#### [ASSIGNED TASK]
The line containing "чай с сахаром и лимоном, Обед" marks the start of the required copy, which runs to the final line of the entries; return those lines exactly, without any pictures.

[Start of section]

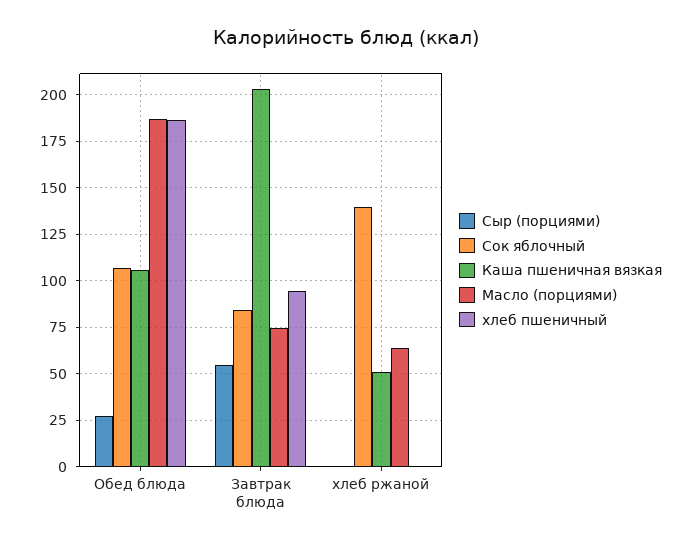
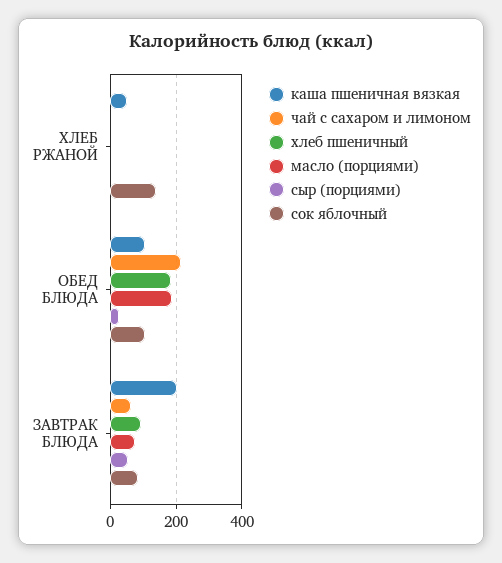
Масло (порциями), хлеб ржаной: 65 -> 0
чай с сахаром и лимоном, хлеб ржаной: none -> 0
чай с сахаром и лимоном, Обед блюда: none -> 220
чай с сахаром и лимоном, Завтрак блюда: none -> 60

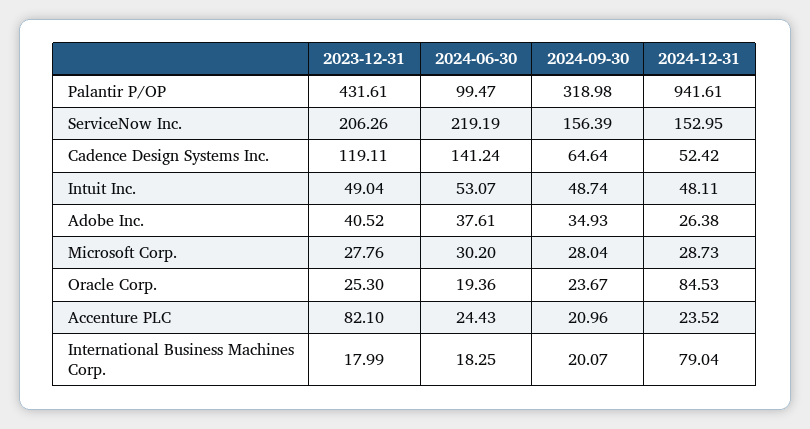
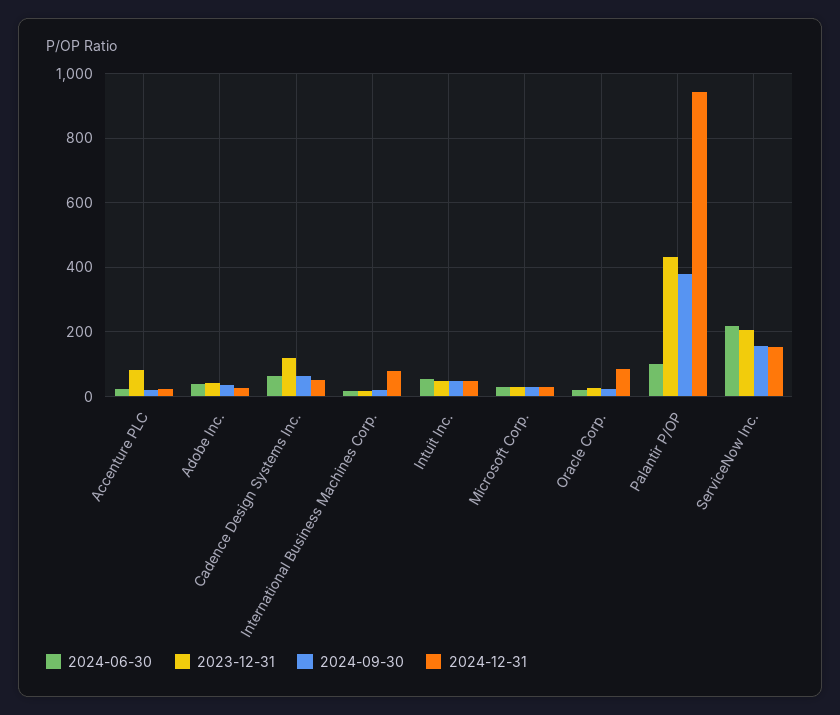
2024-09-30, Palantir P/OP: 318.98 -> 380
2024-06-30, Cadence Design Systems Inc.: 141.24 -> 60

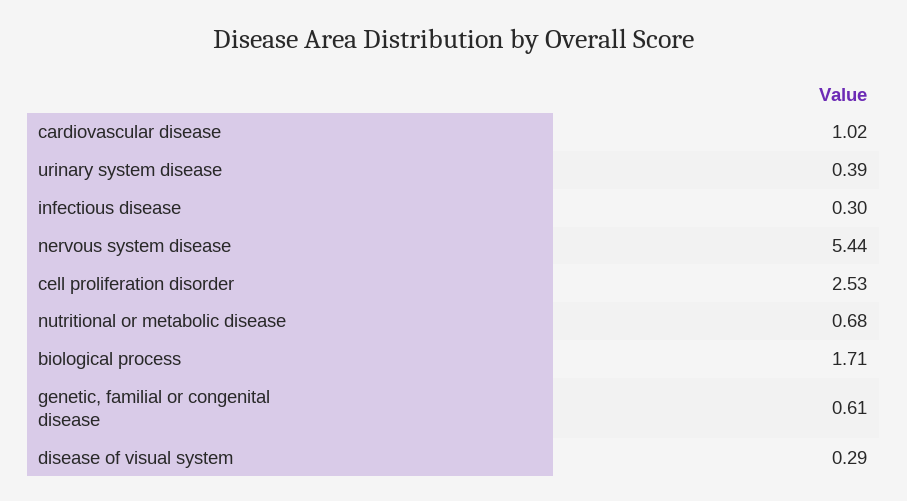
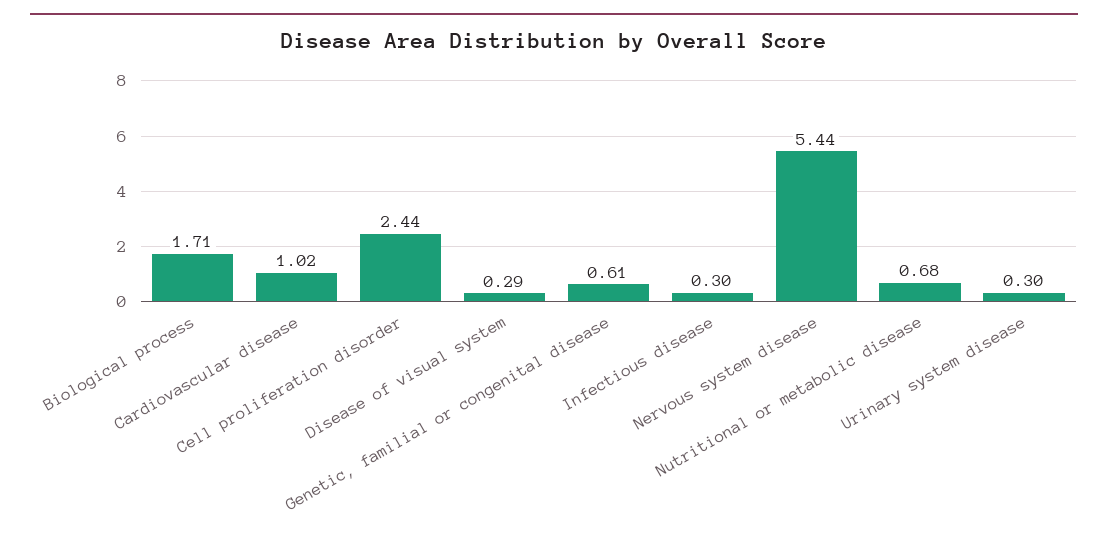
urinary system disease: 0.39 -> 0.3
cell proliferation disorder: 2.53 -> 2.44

[End of section]

#### [SOLVED PROBLEM]
чай с сахаром и лимоном, Обед блюда: none -> 220
чай с сахаром и лимоном, Завтрак блюда: none -> 60

2024-09-30, Palantir P/OP: 318.98 -> 380
2024-06-30, Cadence Design Systems Inc.: 141.24 -> 60

urinary system disease: 0.39 -> 0.3
cell proliferation disorder: 2.53 -> 2.44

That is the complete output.